SUPPLIED DATA section start

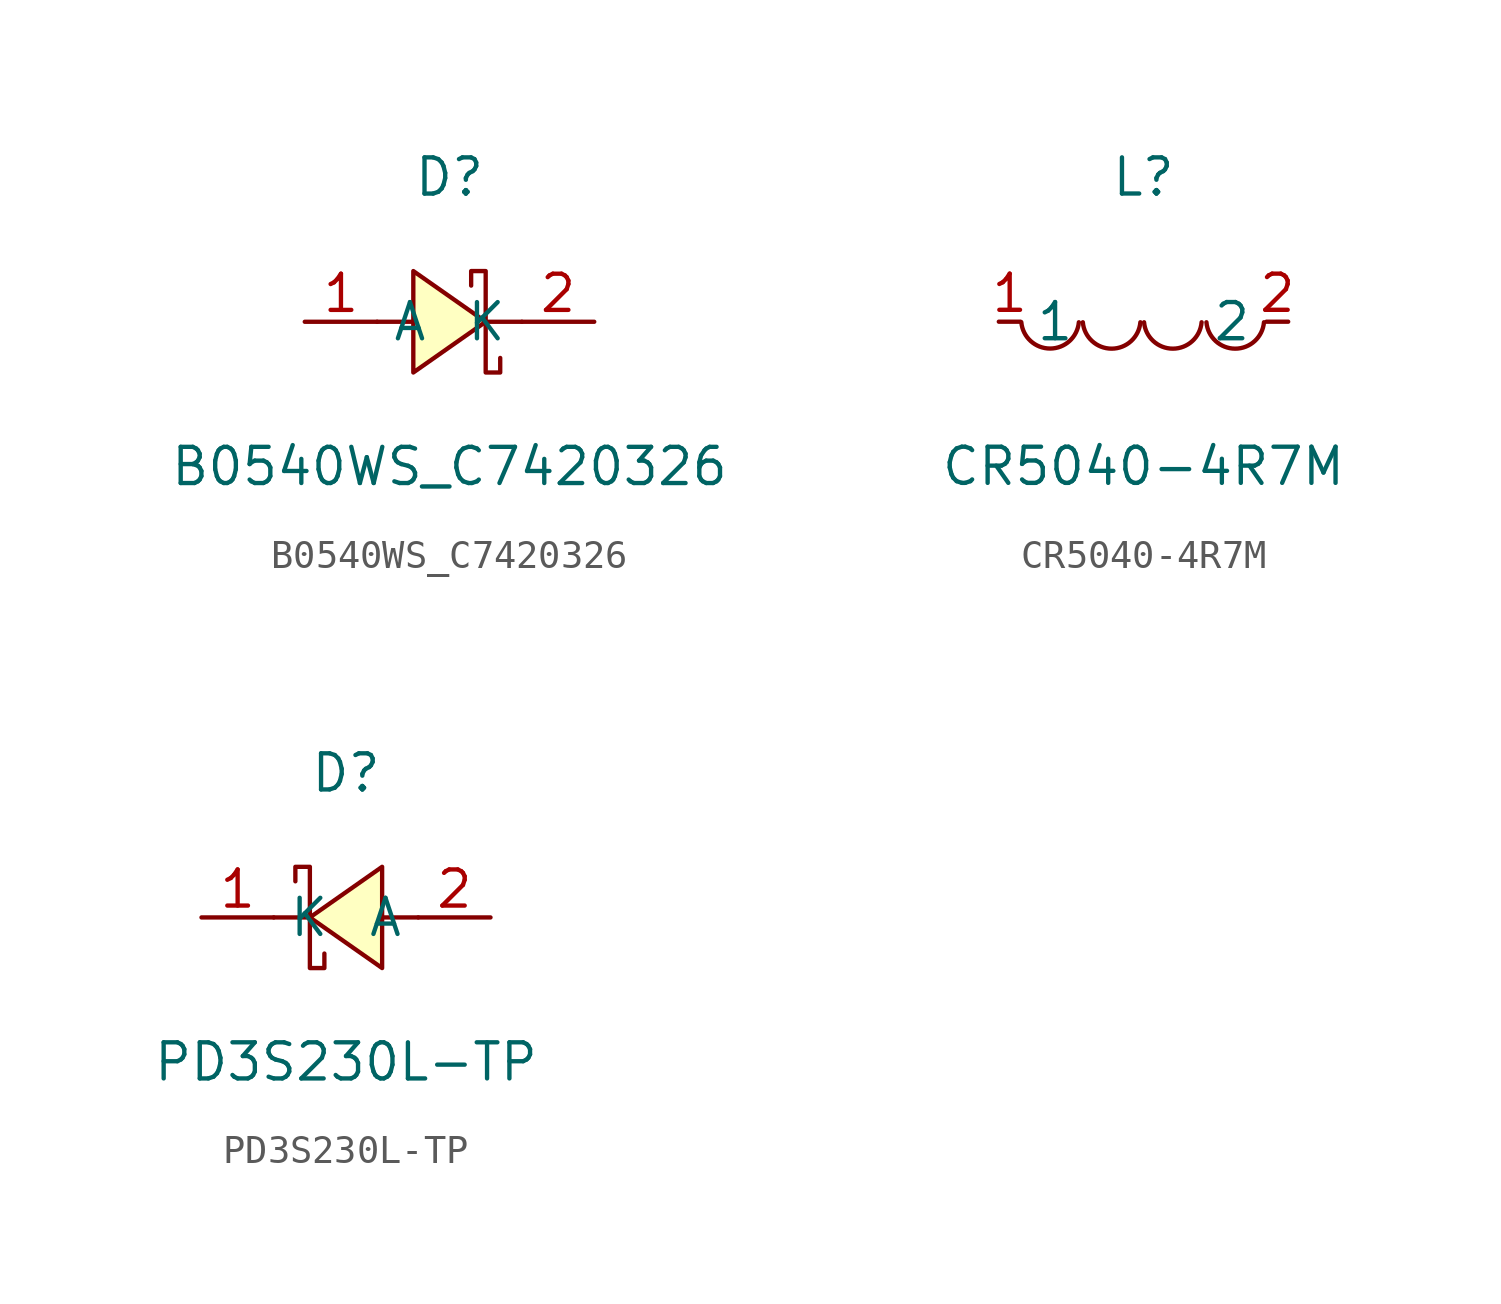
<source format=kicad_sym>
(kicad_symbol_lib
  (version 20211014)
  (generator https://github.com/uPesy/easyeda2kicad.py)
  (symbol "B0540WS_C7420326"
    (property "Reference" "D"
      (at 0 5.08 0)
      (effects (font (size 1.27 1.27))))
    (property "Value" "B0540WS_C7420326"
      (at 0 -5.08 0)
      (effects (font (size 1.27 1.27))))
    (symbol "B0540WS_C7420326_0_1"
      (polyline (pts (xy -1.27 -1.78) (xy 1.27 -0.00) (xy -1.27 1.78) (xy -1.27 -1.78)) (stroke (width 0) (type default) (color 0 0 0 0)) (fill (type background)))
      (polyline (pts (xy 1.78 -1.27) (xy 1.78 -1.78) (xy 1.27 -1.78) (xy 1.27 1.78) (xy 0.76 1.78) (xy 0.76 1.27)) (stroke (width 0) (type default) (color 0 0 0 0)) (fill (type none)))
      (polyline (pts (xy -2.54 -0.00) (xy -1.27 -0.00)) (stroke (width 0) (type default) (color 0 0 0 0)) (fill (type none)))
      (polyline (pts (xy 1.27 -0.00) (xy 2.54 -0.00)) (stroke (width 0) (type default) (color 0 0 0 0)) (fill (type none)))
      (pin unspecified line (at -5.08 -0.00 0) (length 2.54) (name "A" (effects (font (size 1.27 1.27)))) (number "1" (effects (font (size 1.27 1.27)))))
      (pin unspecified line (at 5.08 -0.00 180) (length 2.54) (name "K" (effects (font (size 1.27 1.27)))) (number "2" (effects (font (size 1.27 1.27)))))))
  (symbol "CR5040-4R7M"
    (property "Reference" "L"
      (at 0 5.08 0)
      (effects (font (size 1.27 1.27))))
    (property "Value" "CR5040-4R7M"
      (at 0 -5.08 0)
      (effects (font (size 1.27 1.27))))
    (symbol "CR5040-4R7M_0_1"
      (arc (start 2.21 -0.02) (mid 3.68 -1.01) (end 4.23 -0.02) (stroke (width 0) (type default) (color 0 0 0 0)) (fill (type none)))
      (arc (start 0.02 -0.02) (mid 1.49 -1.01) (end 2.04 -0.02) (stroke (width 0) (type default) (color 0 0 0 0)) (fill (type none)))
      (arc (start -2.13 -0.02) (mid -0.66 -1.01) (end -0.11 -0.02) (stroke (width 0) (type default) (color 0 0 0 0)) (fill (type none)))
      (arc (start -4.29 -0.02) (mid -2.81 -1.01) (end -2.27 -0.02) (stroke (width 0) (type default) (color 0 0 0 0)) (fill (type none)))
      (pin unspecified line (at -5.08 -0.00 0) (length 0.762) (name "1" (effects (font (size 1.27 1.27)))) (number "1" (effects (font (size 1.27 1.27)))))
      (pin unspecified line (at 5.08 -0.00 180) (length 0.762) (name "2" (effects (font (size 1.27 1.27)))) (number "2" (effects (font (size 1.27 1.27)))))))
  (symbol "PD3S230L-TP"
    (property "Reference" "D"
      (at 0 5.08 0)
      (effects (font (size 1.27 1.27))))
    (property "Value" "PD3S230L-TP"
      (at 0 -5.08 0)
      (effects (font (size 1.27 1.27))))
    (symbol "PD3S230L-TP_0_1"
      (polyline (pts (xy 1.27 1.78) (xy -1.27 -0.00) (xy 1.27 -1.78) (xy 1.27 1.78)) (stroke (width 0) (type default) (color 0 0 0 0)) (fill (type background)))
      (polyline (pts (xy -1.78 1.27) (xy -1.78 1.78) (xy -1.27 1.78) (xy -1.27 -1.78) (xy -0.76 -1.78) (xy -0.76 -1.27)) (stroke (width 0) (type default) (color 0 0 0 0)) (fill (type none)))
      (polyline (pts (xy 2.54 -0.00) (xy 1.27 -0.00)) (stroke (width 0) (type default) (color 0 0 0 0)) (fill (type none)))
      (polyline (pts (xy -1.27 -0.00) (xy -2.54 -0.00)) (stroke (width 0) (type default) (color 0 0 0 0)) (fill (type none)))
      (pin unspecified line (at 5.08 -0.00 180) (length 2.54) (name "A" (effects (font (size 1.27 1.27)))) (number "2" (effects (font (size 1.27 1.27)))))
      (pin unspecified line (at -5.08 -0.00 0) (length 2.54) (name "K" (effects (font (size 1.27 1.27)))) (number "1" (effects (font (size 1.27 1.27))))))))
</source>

SUPPLIED DATA section end

TASK GOAL: Drop every picture and repeat the rest of the entries exactly.

FINISHED TASK:
<source format=kicad_sym>
(kicad_symbol_lib
  (version 20211014)
  (generator https://github.com/uPesy/easyeda2kicad.py)
  (symbol "B0540WS_C7420326"
    (property "Reference" "D"
      (at 0 5.08 0)
      (effects (font (size 1.27 1.27))))
    (property "Value" "B0540WS_C7420326"
      (at 0 -5.08 0)
      (effects (font (size 1.27 1.27))))
    (symbol "B0540WS_C7420326_0_1"
      (polyline (pts (xy -1.27 -1.78) (xy 1.27 -0.00) (xy -1.27 1.78) (xy -1.27 -1.78)) (stroke (width 0) (type default) (color 0 0 0 0)) (fill (type background)))
      (polyline (pts (xy 1.78 -1.27) (xy 1.78 -1.78) (xy 1.27 -1.78) (xy 1.27 1.78) (xy 0.76 1.78) (xy 0.76 1.27)) (stroke (width 0) (type default) (color 0 0 0 0)) (fill (type none)))
      (polyline (pts (xy -2.54 -0.00) (xy -1.27 -0.00)) (stroke (width 0) (type default) (color 0 0 0 0)) (fill (type none)))
      (polyline (pts (xy 1.27 -0.00) (xy 2.54 -0.00)) (stroke (width 0) (type default) (color 0 0 0 0)) (fill (type none)))
      (pin unspecified line (at -5.08 -0.00 0) (length 2.54) (name "A" (effects (font (size 1.27 1.27)))) (number "1" (effects (font (size 1.27 1.27)))))
      (pin unspecified line (at 5.08 -0.00 180) (length 2.54) (name "K" (effects (font (size 1.27 1.27)))) (number "2" (effects (font (size 1.27 1.27)))))))
  (symbol "CR5040-4R7M"
    (property "Reference" "L"
      (at 0 5.08 0)
      (effects (font (size 1.27 1.27))))
    (property "Value" "CR5040-4R7M"
      (at 0 -5.08 0)
      (effects (font (size 1.27 1.27))))
    (symbol "CR5040-4R7M_0_1"
      (arc (start 2.21 -0.02) (mid 3.68 -1.01) (end 4.23 -0.02) (stroke (width 0) (type default) (color 0 0 0 0)) (fill (type none)))
      (arc (start 0.02 -0.02) (mid 1.49 -1.01) (end 2.04 -0.02) (stroke (width 0) (type default) (color 0 0 0 0)) (fill (type none)))
      (arc (start -2.13 -0.02) (mid -0.66 -1.01) (end -0.11 -0.02) (stroke (width 0) (type default) (color 0 0 0 0)) (fill (type none)))
      (arc (start -4.29 -0.02) (mid -2.81 -1.01) (end -2.27 -0.02) (stroke (width 0) (type default) (color 0 0 0 0)) (fill (type none)))
      (pin unspecified line (at -5.08 -0.00 0) (length 0.762) (name "1" (effects (font (size 1.27 1.27)))) (number "1" (effects (font (size 1.27 1.27)))))
      (pin unspecified line (at 5.08 -0.00 180) (length 0.762) (name "2" (effects (font (size 1.27 1.27)))) (number "2" (effects (font (size 1.27 1.27)))))))
  (symbol "PD3S230L-TP"
    (property "Reference" "D"
      (at 0 5.08 0)
      (effects (font (size 1.27 1.27))))
    (property "Value" "PD3S230L-TP"
      (at 0 -5.08 0)
      (effects (font (size 1.27 1.27))))
    (symbol "PD3S230L-TP_0_1"
      (polyline (pts (xy 1.27 1.78) (xy -1.27 -0.00) (xy 1.27 -1.78) (xy 1.27 1.78)) (stroke (width 0) (type default) (color 0 0 0 0)) (fill (type background)))
      (polyline (pts (xy -1.78 1.27) (xy -1.78 1.78) (xy -1.27 1.78) (xy -1.27 -1.78) (xy -0.76 -1.78) (xy -0.76 -1.27)) (stroke (width 0) (type default) (color 0 0 0 0)) (fill (type none)))
      (polyline (pts (xy 2.54 -0.00) (xy 1.27 -0.00)) (stroke (width 0) (type default) (color 0 0 0 0)) (fill (type none)))
      (polyline (pts (xy -1.27 -0.00) (xy -2.54 -0.00)) (stroke (width 0) (type default) (color 0 0 0 0)) (fill (type none)))
      (pin unspecified line (at 5.08 -0.00 180) (length 2.54) (name "A" (effects (font (size 1.27 1.27)))) (number "2" (effects (font (size 1.27 1.27)))))
      (pin unspecified line (at -5.08 -0.00 0) (length 2.54) (name "K" (effects (font (size 1.27 1.27)))) (number "1" (effects (font (size 1.27 1.27))))))))
</source>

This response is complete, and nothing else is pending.